Так близко с рецептами я соприкасался впервые и поэтому был очень внимателен. Однако не избежал казуса, который, вероятно, мог посеять некоторые сомнения у Ерошкина относительно глубины моей причастности к медицине. Вместо слова «впрыскивать» я наивно написал «вспрыскивать». Ерошкин, принимая работу, обратил внимание на описку и прибавил : «Вспрыснуть? Это ведь вот говорят — поросеночка вспрыснуть». Я стыдливо заулыбался, не зная, что отвечать — промах был явный. Однако последствий не было, и я продолжал переписывать; за работу меня кормили, что было очень существенно, и иногда освобождали от работ в зоне. А тем, что я на пробу написал стихи Пушкина, я снискал симпатию и даже уважение амбулаторного писаря Грунина12, в душе и на бумаге поэта. (Много, много лет спустя я прочитал его короткие стихи в журнале «Польша». Под стихами стояла подпись: Грунин, Джезказган.)
Тогда же, еще в карантине, я послал через знакомого Вадима Попова первое письмо из лагеря. Официально нам еще не разрешали писать, говоря, что мы еще не определены на работу.
Не надеясь устроиться по медицинской части, я продолжал рыскать в поисках хорошего места, но ничего не получалось. Пытался «купить» такое место за добротное темно-зеленое одеяло, переданное мне еще в Бутырках, но не удалось, и одеяло вернулось со мной домой (теперь его остатками обита дверь на даче).
В карантине нас водили несколько раз на работу в так называемую «старую зону» — обнесенное проволокой пространство со складами, лагерными мастерскими. Располагалась старая зона метрах в 300 от лагеря и была материальной базой всего Степлага. А это была махина, состоявшая из не то 9, не то из 11 лаготделений. Одно из них, четвертое, по другую сторону рудника — та самая цепочка огней, которую мы видели, сойдя с поезда. Лаготделения были во многих близлежащих и отдаленных населенных пунктах: Кенгире, Джездах, Теректах, Байконуре, ставшем впоследствии знаменитым космодромом, в Экибастузе. Мне вспоминается рассказ хирурга М. Г. Пецольда, которого в составе нескольких сот заключенных везли открывать в Экибастузе лагерь. Везли летом по степи на открытых грузовиках. На ночь ссаживали, сгоняли в кучу, а кругом устанавливали грузовики моторами внутрь и фарами освещали спящих заключенных. Между машинами собаки, на крышах машин часовые, а еще выше только звезды — картина прямо эпическая. Это тот самый Экибастузский лагерь, описанный А. И. Солженицыным в «Одном дне Ивана Денисовича».

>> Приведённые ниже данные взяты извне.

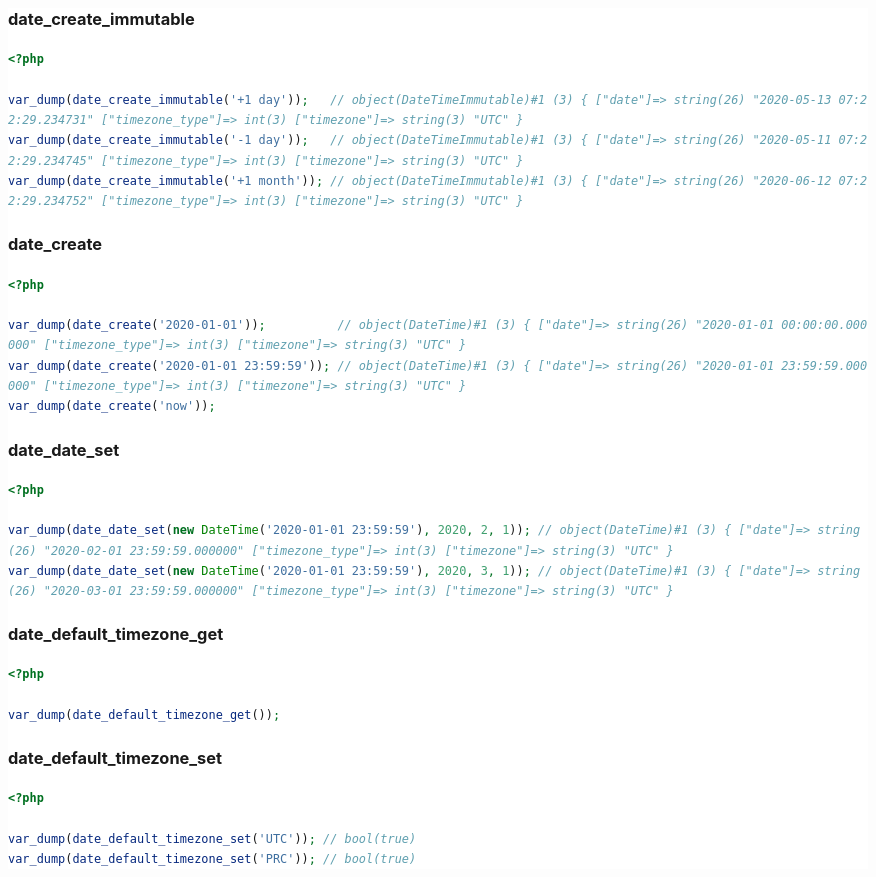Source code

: ### date_create_immutable

```php
<?php

var_dump(date_create_immutable('+1 day'));   // object(DateTimeImmutable)#1 (3) { ["date"]=> string(26) "2020-05-13 07:22:29.234731" ["timezone_type"]=> int(3) ["timezone"]=> string(3) "UTC" }
var_dump(date_create_immutable('-1 day'));   // object(DateTimeImmutable)#1 (3) { ["date"]=> string(26) "2020-05-11 07:22:29.234745" ["timezone_type"]=> int(3) ["timezone"]=> string(3) "UTC" }
var_dump(date_create_immutable('+1 month')); // object(DateTimeImmutable)#1 (3) { ["date"]=> string(26) "2020-06-12 07:22:29.234752" ["timezone_type"]=> int(3) ["timezone"]=> string(3) "UTC" }

```

### date_create

```php
<?php

var_dump(date_create('2020-01-01'));          // object(DateTime)#1 (3) { ["date"]=> string(26) "2020-01-01 00:00:00.000000" ["timezone_type"]=> int(3) ["timezone"]=> string(3) "UTC" }
var_dump(date_create('2020-01-01 23:59:59')); // object(DateTime)#1 (3) { ["date"]=> string(26) "2020-01-01 23:59:59.000000" ["timezone_type"]=> int(3) ["timezone"]=> string(3) "UTC" }
var_dump(date_create('now'));

```

### date_date_set

```php
<?php

var_dump(date_date_set(new DateTime('2020-01-01 23:59:59'), 2020, 2, 1)); // object(DateTime)#1 (3) { ["date"]=> string(26) "2020-02-01 23:59:59.000000" ["timezone_type"]=> int(3) ["timezone"]=> string(3) "UTC" }
var_dump(date_date_set(new DateTime('2020-01-01 23:59:59'), 2020, 3, 1)); // object(DateTime)#1 (3) { ["date"]=> string(26) "2020-03-01 23:59:59.000000" ["timezone_type"]=> int(3) ["timezone"]=> string(3) "UTC" }

```

### date_default_timezone_get

```php
<?php

var_dump(date_default_timezone_get());

```

### date_default_timezone_set

```php
<?php

var_dump(date_default_timezone_set('UTC')); // bool(true)
var_dump(date_default_timezone_set('PRC')); // bool(true)

```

При нашем, первом лаготделений находилась не только база всех этих отделений, но и Управление Степлага во главе с полковником Чечевым.
В старой зоне мы грузили из склада в вагон бушлаты (в отличие от телогрейки бушлат чуть длиннее и снабжен матерчатым воротником, одевается зимой поверх телогрейки), ватные брюки. Нами командовал заключенный Арнольд (через несколько месяцев я узнал, что он был хорошо знаком с братом Гришей по сибирским лагерям).
Рядом со старой зоной стоял длинный одноэтажный дом барачного типа. Через проволоку мы невольно наблюдали такую далекую жизнь тамошних обитателей. Эта проволока мне почему-то крепко запомнилась. На ней сидел иней и сидел очень интересно: ветром его сдуло на одну сторону. Получались какие-то фантастические красивые розетки с черными линиями по краям. Розетки падали, и подними или вместо них оказывались рогатые чертики. Это сравнение засело в голове своей символичностью, и я до сих пор, видя колючую проволоку, рассматриваю этих чертенят.